BEGIN Data for analysis

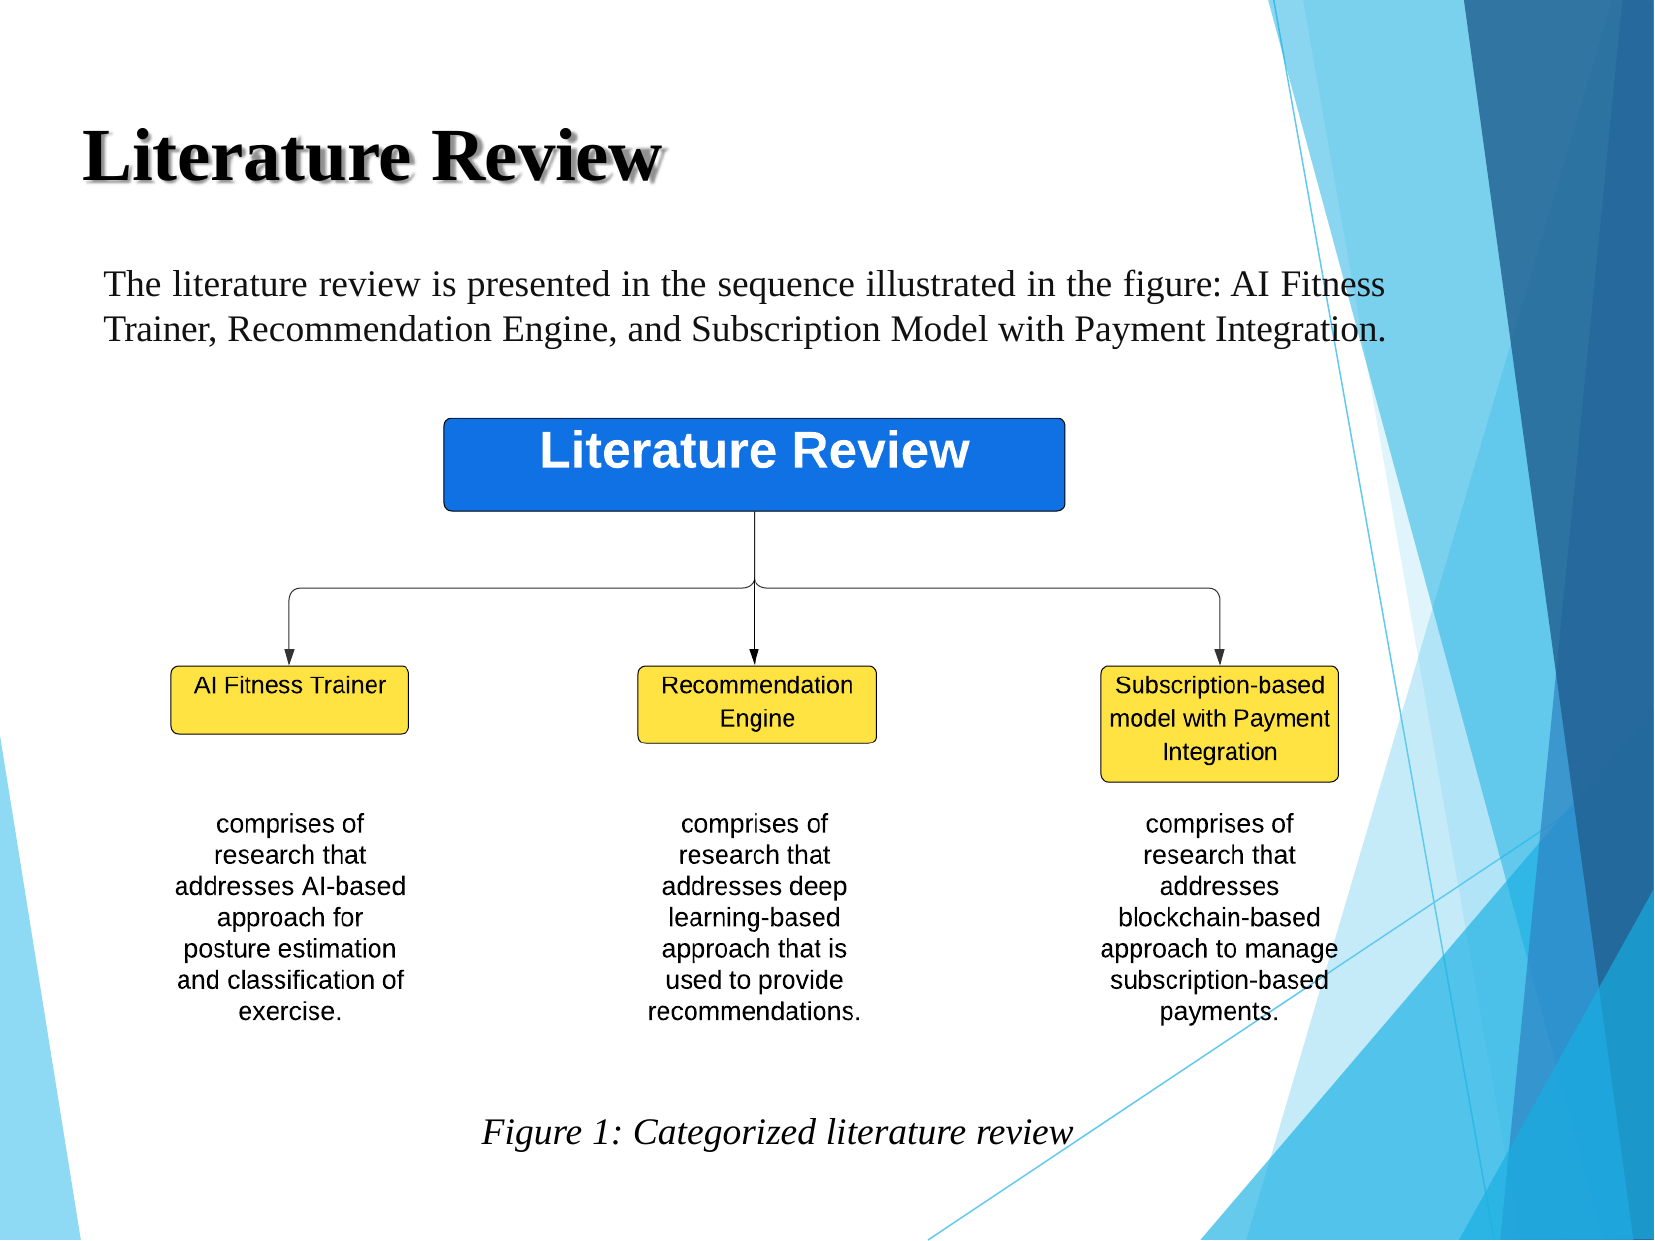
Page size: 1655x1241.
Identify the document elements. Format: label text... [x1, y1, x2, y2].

text_box The literature review is presented in the sequence illustrated in the figure: AI Fitness Trainer, Recommendation Engine, and Subscription Model with Payment Integration. [101, 256, 1395, 349]
text_box Figure 1: Categorized literature review [479, 1107, 1076, 1153]
title Literature Review [80, 102, 1335, 313]
picture [83, 128, 672, 188]
picture [88, 353, 1424, 1099]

END Data for analysis

What the exercise asks: Please repeat all of the data exactly as it stands, leaving the pictures out.

Task result:
Page size: 1655x1241.
Identify the document elements. Format: label text... [x1, y1, x2, y2].

text_box The literature review is presented in the sequence illustrated in the figure: AI Fitness Trainer, Recommendation Engine, and Subscription Model with Payment Integration. [101, 256, 1395, 349]
text_box Figure 1: Categorized literature review [479, 1107, 1076, 1153]
title Literature Review [80, 102, 1335, 313]
picture [83, 128, 672, 188]
picture [88, 353, 1424, 1099]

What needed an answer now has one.